Year 300 BC was a year of the pre-Julian Roman calendar. At the time it was known as the Year of the Consulship of Corvus and Pansa (or, less frequently, year 454 Ab urbe condita). The denomination 300 BC for this year has been used since the early medieval period, when the Anno Domini calendar era became the prevalent method in Europe for naming years. B.C.E is the abbreviation for before the Common/Current/Christian Era (an alternative to Before Christ, abbreviated BC).

Events 
 By place 

 Greece 
 Pilgrims travel to the healing temples of Asclepieion to be cured of their ills.
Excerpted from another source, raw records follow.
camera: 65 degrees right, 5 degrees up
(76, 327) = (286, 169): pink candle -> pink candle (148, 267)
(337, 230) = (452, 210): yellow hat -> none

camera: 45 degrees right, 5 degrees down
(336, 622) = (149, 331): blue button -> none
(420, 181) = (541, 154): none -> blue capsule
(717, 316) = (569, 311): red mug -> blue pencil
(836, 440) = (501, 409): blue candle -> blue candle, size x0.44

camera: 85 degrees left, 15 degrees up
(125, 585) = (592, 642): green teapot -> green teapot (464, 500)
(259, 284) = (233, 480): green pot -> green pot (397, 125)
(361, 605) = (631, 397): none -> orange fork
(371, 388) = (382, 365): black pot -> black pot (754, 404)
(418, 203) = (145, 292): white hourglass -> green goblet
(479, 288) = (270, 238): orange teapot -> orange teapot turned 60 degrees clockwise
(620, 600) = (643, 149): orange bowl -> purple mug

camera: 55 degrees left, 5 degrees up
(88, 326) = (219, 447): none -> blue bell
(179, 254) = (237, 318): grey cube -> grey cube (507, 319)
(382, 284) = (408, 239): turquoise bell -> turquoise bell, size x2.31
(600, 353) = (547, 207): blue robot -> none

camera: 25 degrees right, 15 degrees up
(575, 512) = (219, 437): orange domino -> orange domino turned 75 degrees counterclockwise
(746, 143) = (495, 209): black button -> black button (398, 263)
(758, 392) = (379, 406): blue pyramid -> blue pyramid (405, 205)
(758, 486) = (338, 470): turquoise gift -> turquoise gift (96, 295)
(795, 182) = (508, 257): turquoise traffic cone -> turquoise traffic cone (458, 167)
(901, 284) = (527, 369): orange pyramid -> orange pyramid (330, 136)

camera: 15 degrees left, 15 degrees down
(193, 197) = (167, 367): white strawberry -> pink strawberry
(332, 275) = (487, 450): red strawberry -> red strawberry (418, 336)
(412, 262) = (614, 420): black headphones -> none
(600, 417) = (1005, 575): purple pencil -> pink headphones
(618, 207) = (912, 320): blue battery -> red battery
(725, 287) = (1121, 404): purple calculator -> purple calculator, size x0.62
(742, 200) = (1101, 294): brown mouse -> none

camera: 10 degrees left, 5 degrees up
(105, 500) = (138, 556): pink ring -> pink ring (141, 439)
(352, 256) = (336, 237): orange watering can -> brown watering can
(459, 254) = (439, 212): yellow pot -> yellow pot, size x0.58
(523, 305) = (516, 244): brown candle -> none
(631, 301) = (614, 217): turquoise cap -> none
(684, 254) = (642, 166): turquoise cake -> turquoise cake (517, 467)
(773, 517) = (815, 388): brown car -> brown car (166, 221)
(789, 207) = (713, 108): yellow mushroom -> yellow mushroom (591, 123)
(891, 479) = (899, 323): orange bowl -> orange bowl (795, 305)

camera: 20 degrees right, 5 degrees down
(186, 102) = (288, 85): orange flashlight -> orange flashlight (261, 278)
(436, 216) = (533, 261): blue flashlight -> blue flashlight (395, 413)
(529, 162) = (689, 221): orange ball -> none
After a ritual purification the followers bring offerings or sacrifices.

 Egypt 
 Pyrrhus, the King of Epirus, is taken as a hostage to Egypt after the Battle of Ipsus and makes a diplomatic marriage with the princess Antigone, daughter of Ptolemy and Berenice.
 Ptolemy concludes an alliance with King Lysimachus of Thrace and gives him his daughter Arsinoe II in marriage.

 China 
 Warring States period

 Seleucid Empire 
 Seleucus founds the city of Antioch, some 20 miles up the Orontes River, naming it after his father.
 After the death of his wife Apama, Seleucus marries Stratonice, daughter of Demetrius Poliorcetes.

 By topic 

 Art 
 In Pella, the capital of Macedonia, the artist Gnosis creates his Stag Hunt mosaic floor decoration.